Texto mostrado:
En Washington, D.C., la Orquesta Sinfónica Nacional contrató a Sylvia Alimena para que tocara la trompa. ¿Habría sido contratada antes de la instauración de las cortinas? Desde luego que no. La trompa, como el trombón, es un instrumento «masculino». Además, Alimena es diminuta: apenas sobrepasa el metro y medio. En realidad, es un factor que no tiene la menor importancia. Como afirma otro destacado trompista: «Sylvia puede derribar una casa al soplar». Ahora bien, si uno la viera antes de escucharla tocar, no sería posible oír esa potencia, porque lo que uno ve contradice en gran medida lo que escucha. Sólo hay una manera de hacer un juicio instantáneo correcto de Sylvia Alimena, y es detrás de una cortina.

Material aportado:
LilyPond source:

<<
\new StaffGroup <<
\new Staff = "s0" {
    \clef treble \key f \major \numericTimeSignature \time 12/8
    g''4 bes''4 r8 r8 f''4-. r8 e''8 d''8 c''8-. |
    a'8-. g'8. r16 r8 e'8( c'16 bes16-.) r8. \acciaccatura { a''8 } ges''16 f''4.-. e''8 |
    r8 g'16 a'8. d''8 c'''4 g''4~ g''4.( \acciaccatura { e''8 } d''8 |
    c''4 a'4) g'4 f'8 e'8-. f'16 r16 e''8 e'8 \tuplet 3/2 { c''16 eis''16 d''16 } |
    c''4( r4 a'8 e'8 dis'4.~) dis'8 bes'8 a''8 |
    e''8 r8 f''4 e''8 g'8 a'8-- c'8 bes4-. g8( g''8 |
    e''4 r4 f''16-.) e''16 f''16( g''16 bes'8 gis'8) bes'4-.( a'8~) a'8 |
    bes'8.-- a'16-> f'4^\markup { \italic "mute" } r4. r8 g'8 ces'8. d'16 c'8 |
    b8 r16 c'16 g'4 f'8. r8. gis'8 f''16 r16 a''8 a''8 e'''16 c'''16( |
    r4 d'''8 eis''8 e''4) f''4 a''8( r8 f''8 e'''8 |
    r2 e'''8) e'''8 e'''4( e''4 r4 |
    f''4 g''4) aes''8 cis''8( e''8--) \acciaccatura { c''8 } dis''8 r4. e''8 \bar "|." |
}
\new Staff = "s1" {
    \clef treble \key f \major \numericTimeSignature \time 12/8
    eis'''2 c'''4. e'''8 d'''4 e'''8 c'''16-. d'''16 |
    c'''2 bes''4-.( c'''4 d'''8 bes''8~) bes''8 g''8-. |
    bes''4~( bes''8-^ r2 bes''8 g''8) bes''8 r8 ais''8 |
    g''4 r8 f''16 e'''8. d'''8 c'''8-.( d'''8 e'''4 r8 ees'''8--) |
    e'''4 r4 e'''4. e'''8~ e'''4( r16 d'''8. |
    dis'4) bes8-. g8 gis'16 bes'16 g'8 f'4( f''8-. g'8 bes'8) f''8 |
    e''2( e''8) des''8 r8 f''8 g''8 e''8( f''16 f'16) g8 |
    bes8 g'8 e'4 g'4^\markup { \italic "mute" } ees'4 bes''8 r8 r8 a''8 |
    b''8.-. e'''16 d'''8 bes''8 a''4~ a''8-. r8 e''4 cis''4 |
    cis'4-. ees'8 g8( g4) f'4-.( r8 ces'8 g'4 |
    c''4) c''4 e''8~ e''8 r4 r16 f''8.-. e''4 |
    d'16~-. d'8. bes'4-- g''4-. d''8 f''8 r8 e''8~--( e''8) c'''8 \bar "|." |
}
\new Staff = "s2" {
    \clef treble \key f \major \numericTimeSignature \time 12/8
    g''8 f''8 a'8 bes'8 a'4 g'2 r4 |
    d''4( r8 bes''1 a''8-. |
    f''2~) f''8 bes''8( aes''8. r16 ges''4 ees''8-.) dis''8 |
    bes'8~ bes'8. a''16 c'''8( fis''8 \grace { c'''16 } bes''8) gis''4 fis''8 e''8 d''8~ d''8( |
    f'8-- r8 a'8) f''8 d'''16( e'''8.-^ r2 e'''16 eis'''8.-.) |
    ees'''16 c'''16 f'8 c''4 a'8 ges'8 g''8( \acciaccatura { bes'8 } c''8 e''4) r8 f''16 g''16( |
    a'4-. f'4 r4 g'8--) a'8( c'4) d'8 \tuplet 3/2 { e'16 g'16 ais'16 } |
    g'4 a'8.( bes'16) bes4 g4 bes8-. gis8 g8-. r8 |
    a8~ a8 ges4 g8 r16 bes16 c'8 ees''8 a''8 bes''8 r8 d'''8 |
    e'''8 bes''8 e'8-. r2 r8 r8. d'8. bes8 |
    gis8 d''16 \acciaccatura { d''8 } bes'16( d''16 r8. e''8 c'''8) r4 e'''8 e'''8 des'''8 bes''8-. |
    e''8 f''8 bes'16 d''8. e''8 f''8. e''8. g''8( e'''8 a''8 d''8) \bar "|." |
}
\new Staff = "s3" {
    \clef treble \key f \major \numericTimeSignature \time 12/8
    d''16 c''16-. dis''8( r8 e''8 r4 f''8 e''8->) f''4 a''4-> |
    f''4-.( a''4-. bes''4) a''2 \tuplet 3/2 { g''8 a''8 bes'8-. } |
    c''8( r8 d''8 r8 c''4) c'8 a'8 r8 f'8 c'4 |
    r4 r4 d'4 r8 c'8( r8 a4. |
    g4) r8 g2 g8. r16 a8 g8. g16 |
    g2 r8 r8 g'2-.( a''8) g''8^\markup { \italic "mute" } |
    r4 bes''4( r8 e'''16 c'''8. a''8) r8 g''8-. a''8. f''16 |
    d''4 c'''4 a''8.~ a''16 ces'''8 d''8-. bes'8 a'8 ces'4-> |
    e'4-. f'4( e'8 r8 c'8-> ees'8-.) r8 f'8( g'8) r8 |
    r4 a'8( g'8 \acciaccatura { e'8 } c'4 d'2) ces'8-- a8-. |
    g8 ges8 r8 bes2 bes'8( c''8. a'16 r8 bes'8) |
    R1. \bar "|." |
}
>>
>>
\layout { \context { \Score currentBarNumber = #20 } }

Consigna 1:
¿Concuerdan con el texto mostrado estas afirmaciones? Responda sí o no a cada una y cite literalmente las palabras del texto que lo deciden: (a) Sylvia Alimena fue contratada para tocar el trombón. (b) Sylvia Alimena mide poco más de metro y medio. (c) La estatura de Sylvia Alimena es un factor decisivo.
Consigna 2:
Según el texto mostrado, ¿qué orquesta de Washington, D.C., contrató a Sylvia Alimena?
Los ítems no intervienen en esto.

Solución 1:
(a) No: «contrató a Sylvia Alimena para que tocara la trompa».
(b) Sí: «apenas sobrepasa el metro y medio».
(c) No: «En realidad, es un factor que no tiene la menor importancia».

Solución 2:
La Orquesta Sinfónica Nacional.